Meltdown et Spectre : quand la course à la performance laisse la sécurité sur le banc de touche…

A une époque où les besoins en termes d’efficacité des processeurs ne cessent d’augmenter, les failles Meltdown et Spectre viennent obscurcir cette course à la performance. En effet, trois failles sans précédents ont été publiées le 4 janvier 2018 et ont été répertoriées comme CVE-2017-5754 et CVE-2017-5753 pour Meltdown ainsi que CVE-2017-5715 pour Spectre.

Des microprocesseurs surboostés pour une performance accrue

Afin d’atteindre ces objectifs de performance sans cesse accrus, les processeurs modernes ont été développés de manière complexe. Des mécanismes, liés à l’augmentation perpétuelle de la fréquence d’horloge des microprocesseurs, ont été ajoutés à l’architecture originelle.

Le premier mécanisme novateur apporté aux microprocesseurs a été l’introduction de l’exécution prédictive des instructions. Auparavant, les microprocesseurs géraient les tâches en « file d’activités », c’est-à-dire de manière séquentielle. Mais aujourd’hui, lorsque que le processeur doit gérer une tâche prenant un temps trop important, il effectuera des instructions en avance afin d’éviter de rester inactif.

Dans tous les microprocesseurs modernes, des branches d’instructions parallèles sont créées. Après coup (une fois que la condition initiale est évaluée par exemple), la branche inutile est supprimée et l’exécution des instructions suivantes se fait sur la branche « valable ». Un travail en avance de phase est effectué par le microprocesseur et permet un gain de performance significatif.

La seconde innovation a été de permettre une relative perméabilité du cloisonnement d’espace mémoire entre les processus noyaux et utilisateurs.

Le microprocesseur vérifie, lors de chaque instruction, si on est autorisé, ou non, à accéder à la page mémoire de la requête concernée. En théorie, chaque processus est normalement capable d’accéder à des données de sa propre plage d’adresse virtuelle. En pratique, aujourd’hui toute la mémoire physique est « mappée », par le système d’exploitation, dans le noyau. Le gain pour les opérations des microprocesseurs est de permettre des transitions plus rapides entre les processus noyaux et utilisateurs, notamment dans le cadre de gestion des interruptions, puisqu’aucun changement dans le mapping de la mémoire n’est à prévoir.

Derrière la performance, des failles inédites dites « matérielles »

En avril 2017, de manière confidentielle, un groupe de chercheurs autrichiens et une équipe Google (« Project Zero ») ont exploité les deux mécanismes inhérents aux microprocesseurs présentés ci-dessus, en utilisant des attaques faisant partie de l’état de l’art actuel. Leurs mois de recherches ont permis la mise en lumière des failles Meltdown et Spectre.

Gardées secrètes pendant plusieurs mois, afin de mener des investigations en profondeur et pour laisser le temps aux constructeurs de préparer des correctifs, plusieurs documents et des Proofs of Concept ont été publiés afin de comprendre ces problèmes informatiques majeurs.

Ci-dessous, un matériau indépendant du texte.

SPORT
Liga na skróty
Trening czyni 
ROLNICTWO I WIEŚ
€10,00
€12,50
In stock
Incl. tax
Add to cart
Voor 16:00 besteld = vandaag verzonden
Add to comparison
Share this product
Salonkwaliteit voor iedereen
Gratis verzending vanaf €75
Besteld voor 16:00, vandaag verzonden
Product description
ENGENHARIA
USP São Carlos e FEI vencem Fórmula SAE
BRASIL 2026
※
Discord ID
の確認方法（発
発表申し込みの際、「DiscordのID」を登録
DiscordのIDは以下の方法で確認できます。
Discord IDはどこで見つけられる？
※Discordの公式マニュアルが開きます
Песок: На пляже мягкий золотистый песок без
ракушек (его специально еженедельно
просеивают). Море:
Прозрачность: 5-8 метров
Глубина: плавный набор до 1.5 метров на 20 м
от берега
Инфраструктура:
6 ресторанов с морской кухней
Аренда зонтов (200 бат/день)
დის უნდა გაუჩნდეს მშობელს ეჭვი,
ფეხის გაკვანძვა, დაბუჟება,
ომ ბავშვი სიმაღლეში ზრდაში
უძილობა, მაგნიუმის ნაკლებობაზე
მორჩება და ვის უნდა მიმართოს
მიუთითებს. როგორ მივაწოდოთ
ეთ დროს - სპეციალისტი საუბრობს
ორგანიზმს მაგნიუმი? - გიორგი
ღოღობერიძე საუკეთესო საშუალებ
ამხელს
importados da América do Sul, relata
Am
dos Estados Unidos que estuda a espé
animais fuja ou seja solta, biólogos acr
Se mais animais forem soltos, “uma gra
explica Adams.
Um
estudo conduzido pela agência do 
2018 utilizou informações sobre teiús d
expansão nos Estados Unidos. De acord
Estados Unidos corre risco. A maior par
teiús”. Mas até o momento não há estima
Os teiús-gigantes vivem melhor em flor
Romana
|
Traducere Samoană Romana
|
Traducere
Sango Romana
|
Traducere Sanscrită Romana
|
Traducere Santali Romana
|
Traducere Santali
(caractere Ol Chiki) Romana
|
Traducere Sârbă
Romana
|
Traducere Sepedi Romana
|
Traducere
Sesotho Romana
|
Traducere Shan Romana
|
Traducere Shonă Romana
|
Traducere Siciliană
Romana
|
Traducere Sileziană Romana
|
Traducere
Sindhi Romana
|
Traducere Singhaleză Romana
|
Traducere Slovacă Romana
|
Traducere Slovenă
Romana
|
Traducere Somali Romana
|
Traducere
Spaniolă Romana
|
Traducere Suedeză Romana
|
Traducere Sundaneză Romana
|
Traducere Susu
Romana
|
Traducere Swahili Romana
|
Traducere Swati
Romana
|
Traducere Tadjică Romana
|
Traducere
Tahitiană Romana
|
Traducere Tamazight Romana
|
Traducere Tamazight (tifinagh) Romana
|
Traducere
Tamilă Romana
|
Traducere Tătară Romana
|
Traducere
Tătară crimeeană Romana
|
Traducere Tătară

La spécificité de Meltdown et Spectre réside dans la nature même de ces failles. Elles ne sont pas de type « applicative ». Elles ne sont pas non plus des failles relatives aux systèmes d’exploitation. Ces failles sont « matérielles ». Elles touchent le cœur de nos appareils électroniques : les microprocesseurs. Cette caractéristique explique la portée inédite de ces failles, et surtout, cela signifie qu’elles sont présentes dans TOUS nos appareils : ordinateurs, smartphones et tablettes.

Trop d’optimisation tue l’optimisation…

Il est nécessaire de s’interroger sur l’ajout incessant de mécanismes d’optimisation. Nous pouvons, en effet, porter un regard critique sur les concessions qui ont été faites par les fabricants de microprocesseurs pendant toutes ces années, au profit d’une course effrénée à l’optimisation. La concession principale qui nous vient à l’esprit est de ne plus maitriser totalement l’unité calculatrice à la base de tous nos appareils électroniques du quotidien, et ainsi de s’exposer à une dérive majeure, comme celle constatée dans le cas présent.

Cette course à l’optimisation des microprocesseurs semble, en plus, provoquer l’effet inverse que celui escompté pendant des années. En effet les patchs actuellement développés pour contrer Meltdown et surtout Spectre, engendrent, dans la plupart des cas, des baisses de performances des processeurs de l’ordre de 5 à 30% dans certains cas.